Notes from You and Your Research

Notes from “You and Your Research” lecture (pdf) by Richard Hamming:

  • “Luck favours the prepared mind.” Luck is important in research but it is not the only thing. People do things again and again, luck usually gives you results only once. Prepared mind inspects the situation, thinks hard about something and performs in the right direction. It’s only partly luck, not fully.

  • One of the characteristics of successful scientists is having courage. Once you get your courage and believe that you can do important problems, you can. If you think you can’t, almost surely you are not going to. Courage is one of the things that Shannon had.

  • When you are famous it is hard to work on small problems. This is what did Shannon in. After information theory, what do you do for an encore? The great scientists often make this error. They fail to continue to plant the little acorns from which the mighty oak trees grow. They try to get the big thing right off. And that isn’t the way things go. So that is another reason why you find that when you get early recognition it seems to sterilize you.

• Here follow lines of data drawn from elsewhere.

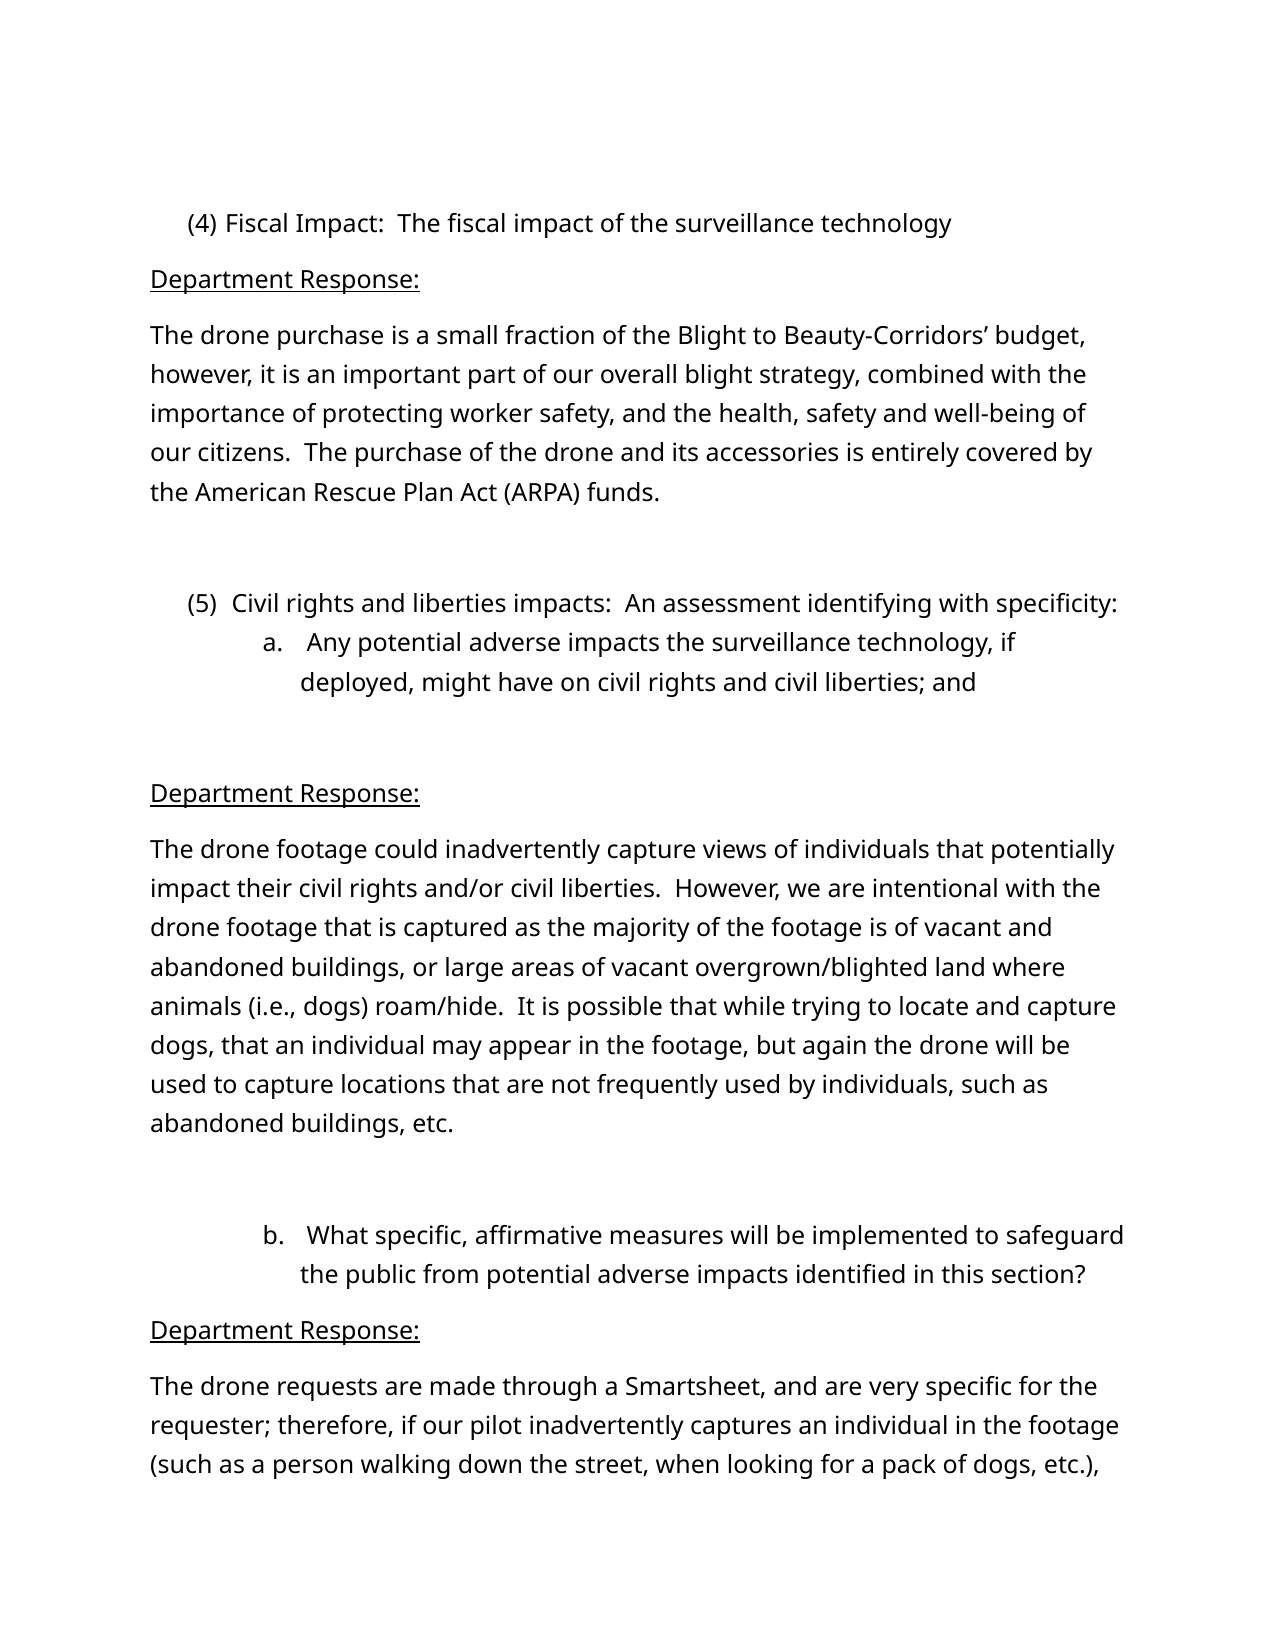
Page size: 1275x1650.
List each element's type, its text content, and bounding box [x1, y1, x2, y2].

list Fiscal Impact: The fiscal impact of the surveillance technology [187, 206, 1125, 240]
text Department Response: [150, 1312, 1125, 1347]
text The drone purchase is a small fraction of the Blight to Beauty-Corridors’ budget, however, it is an important part of our overall blight strategy, combined with the importance of protecting worker safety, and the health, safety and well-being of our citizens. The purchase of the drone and its accessories is entirely covered by the American Rescue Plan Act (ARPA) funds. [150, 317, 1125, 508]
text Department Response: [150, 776, 1125, 810]
list Civil rights and liberties impacts: An assessment identifying with specificity: [187, 586, 1125, 620]
text The drone footage could inadvertently capture views of individuals that potentially impact their civil rights and/or civil liberties. However, we are intentional with the drone footage that is captured as the majority of the footage is of vacant and abandoned buildings, or large areas of vacant overgrown/blighted land where animals (i.e., dogs) roam/hide. It is possible that while trying to locate and capture dogs, that an individual may appear in the footage, but again the drone will be used to capture locations that are not frequently used by individuals, such as abandoned buildings, etc. [150, 832, 1125, 1140]
text Department Response: [150, 262, 1125, 296]
list What specific, affirmative measures will be implemented to safeguard the public from potential adverse impacts identified in this section? [262, 1217, 1125, 1291]
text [150, 1368, 1125, 1481]
list Any potential adverse impacts the surveillance technology, if deployed, might have on civil rights and civil liberties; and [262, 625, 1125, 698]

  • “Knowledge and productivity are like compound interest.” Given two people of approximately the same ability and one person who works ten percent more than the other, the latter will more than twice outproduce the former. The more you know, the more you learn; the more you learn, the more you can do; the more you can do, the more the opportunity - it is very much like compound interest.

  • Another important trait – ambiguity. Most people like to believe something is or is not true. Great scientists tolerate ambiguity very well. They believe the theory enough to go ahead; they doubt it enough to notice the errors and faults so they can step forward and create the new replacement theory. If you believe too much you’ll never notice the flaws; if you doubt too much you won’t get started. It requires a lovely balance.

  • Think about “What are the important problems in my field?”. If you do not work on an important problem, it’s unlikely you’ll do important work. It’s perfectly obvious. Great scientists have thought through, in a careful way, a number of important problems in their field, and they keep an eye on wondering how to attack them. “Important” means guaranteed a Nobel Prize and any sum of money you want to mention. We didn’t work on (1) time travel, (2) teleportation, and (3) anti-gravity. They are not important problems because we do not have an attack. It’s not the consequence that makes a problem important, it is that you have a reasonable attack. That is what makes a problem important. Most scientists don’t work on important problems in this sense.

  • Most great scientists know many important problems. They have something between 10 and 20 important problems for which they are looking for an attack. And when they see a new idea come up, one hears them say “Well that bears on this problem.” They drop all the other things and get after it. Now of course lots of times it doesn’t work out, but you don’t have to hit many of them to do some great science. It’s kind of easy. One of the chief tricks is to live a long time!

  • It is not sufficient to do a job, you have to sell it (a topic perceived as very distasteful). ‘Selling’ to a scientist is an awkward thing to do. It’s very ugly; you shouldn’t have to do it. The world is supposed to be waiting, and when you do something great, they should rush out and welcome it. But the fact is everyone is busy with their own work. You must present it so well that they will set aside what they are doing, look at what you’ve done, read it, and come back and say, “Yes, that was good.”

  • If it is so easy, why do so many people, with all their talents, fail? Well, one of the reasons is drive and commitment. The people who do great work with less ability but who are committed to it, get more done than those who have great skill and dabble in it, who work during the day and go home and do other things and come back and work the next day. They don’t have the deep commitment that is apparently necessary for really first-class work. They turn out lots of good work, but we were talking, remember, about first-class work. There is a difference. Good people, very talented people, almost always turn out good work. We’re talking about the outstanding work, the type of work that gets the Nobel Prize and gets recognition.

  • If you really want to be a first-class scientist you need to know yourself, your weaknesses, your strengths, and your bad faults. How can you convert a fault to an asset? How can you convert a situation where you haven’t got enough manpower to move into a direction when that’s exactly what you need to do? History teaches that the successful scientist changed the viewpoint and what was a defect became an asset. You should know how to convert a situation from one view to another which would increase the chance of success.

  • He concludes by saying: “In summary, some of the reasons why so many people who have greatness within their grasp don’t succeed are: they don’t work on important problems, they don’t become emotionally involved, they don’t try and change what is difficult to some other situation which is easily done but is still important, and they keep giving themselves alibis why they don’t. They keep saying that it is a matter of luck. I’ve told you how easy it is; furthermore I’ve told you how to reform. Therefore, go forth and become great scientists!”